§ **Trabajo requerido**:
(1) Según el texto sobre los Objetivos del Desarrollo del Milenio, ¿en cuántas metas y cuántos indicadores se dividen esos objetivos?
(2) Repite tal cual el tramo del texto sobre los Objetivos del Milenio que comienza en "Naciones Unidas fijó" y acaba en "enunciados sean realistas.".

La queja y la iniciativa individual

Naciones Unidas fijó en 2000 los Objetivos del Desarrollo del Milenio, una voluntariosa declaración de intenciones respecto de la erradicación de la pobreza, la educación primaria universal, la igualdad entre los géneros, la mortalidad infantil y materna, la detención del avance del sida, la conservación del medio ambiente y el fomento para una asociación mundial para el desarrollo. Divididos en 18 metas y 48 indicadores, los Objetivos del Milenio tienen una fecha y un fin claros: que en el mundo sea en 2015 un espacio de convivencia más justo.

Obviamente, el legislador ha establecido el premio genérico con la suficiente ambivalencia como para que por pequeños que sean los avances, dentro de ocho años podemos convenir que en algo hemos mejorado. De lo contrario, admitiríamos que el desarrollo humano está abocado al Apocalipsis por más que las intenciones y los enunciados sean realistas.

Estos, fijados en tiempos de Kofi Annan como secretario general de la ONU, son loables. Y realistas, vista la suma de contradicciones a las que las tres revoluciones industriales han llevado al planeta y sus habitantes (humanos). Dijo Annan por entonces: “Aún tenemos tiempo para alcanzar los objetivos en todo el mundo, pero sólo si logramos romper con la rutina”.

Cuánta razón. El hombre es un animal de costumbres y entre las costumbres y las rutinas, como que la distancia es ínfima, cuando no hablamos de lo mismo. A fuerza de ejercer las mismas costumbres nos acomodamos y a cuenta de acomodarnos a las rutinas, renunciamos a cambiar este o aquel estado de cosas. Salvo si nos incomoda, claro está. Cuanto más desarrollado (y saciado de las necesidades materiales), más deberíamos optar por preguntarnos qué le falta al resto del mundo. Ocurre que a mayor opulencia, más opulencia queremos y más egoístas nos volvemos. ¿Cosas de la condición humana? Como veremos en el caso canario, parece que sí.

§ **Datos mostrados**:
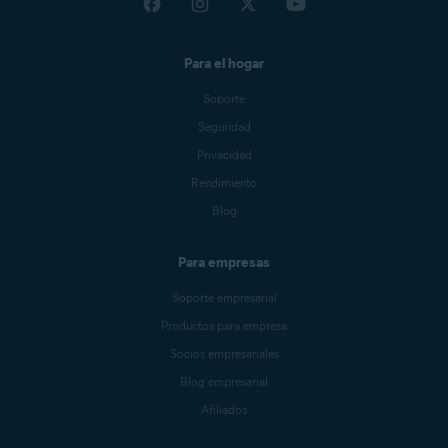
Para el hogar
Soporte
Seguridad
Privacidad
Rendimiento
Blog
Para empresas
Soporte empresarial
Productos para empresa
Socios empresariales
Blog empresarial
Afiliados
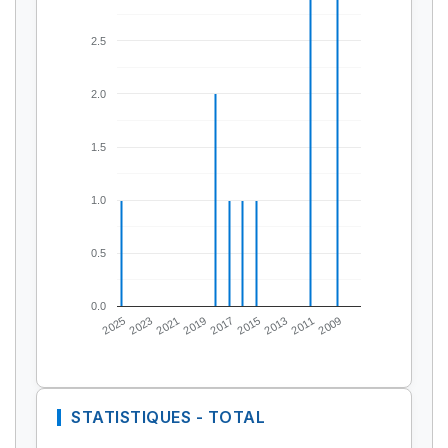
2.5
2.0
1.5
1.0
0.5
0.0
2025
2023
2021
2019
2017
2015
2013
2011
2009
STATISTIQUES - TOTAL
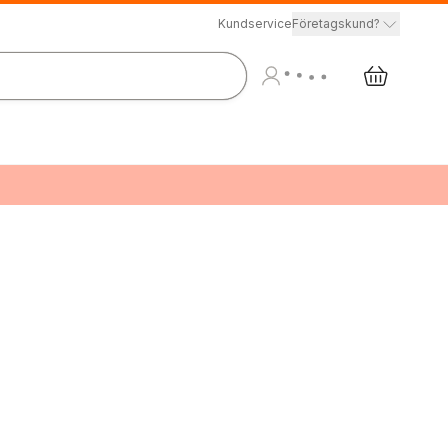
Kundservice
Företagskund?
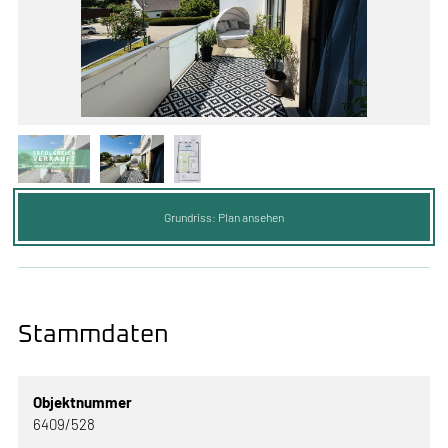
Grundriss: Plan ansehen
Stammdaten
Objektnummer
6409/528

...

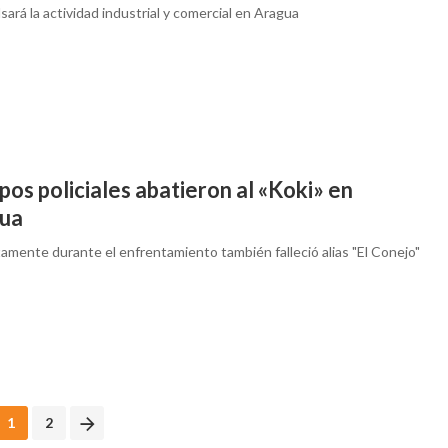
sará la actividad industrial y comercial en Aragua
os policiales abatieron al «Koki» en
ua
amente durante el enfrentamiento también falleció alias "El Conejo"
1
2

§ **Resultados**:
(1) En 18 metas y 48 indicadores.

(2)
Naciones Unidas fijó en 2000 los Objetivos del Desarrollo del Milenio, una voluntariosa declaración de intenciones respecto de la erradicación de la pobreza, la educación primaria universal, la igualdad entre los géneros, la mortalidad infantil y materna, la detención del avance del sida, la conservación del medio ambiente y el fomento para una asociación mundial para el desarrollo. Divididos en 18 metas y 48 indicadores, los Objetivos del Milenio tienen una fecha y un fin claros: que en el mundo sea en 2015 un espacio de convivencia más justo.

Obviamente, el legislador ha establecido el premio genérico con la suficiente ambivalencia como para que por pequeños que sean los avances, dentro de ocho años podemos convenir que en algo hemos mejorado. De lo contrario, admitiríamos que el desarrollo humano está abocado al Apocalipsis por más que las intenciones y los enunciados sean realistas.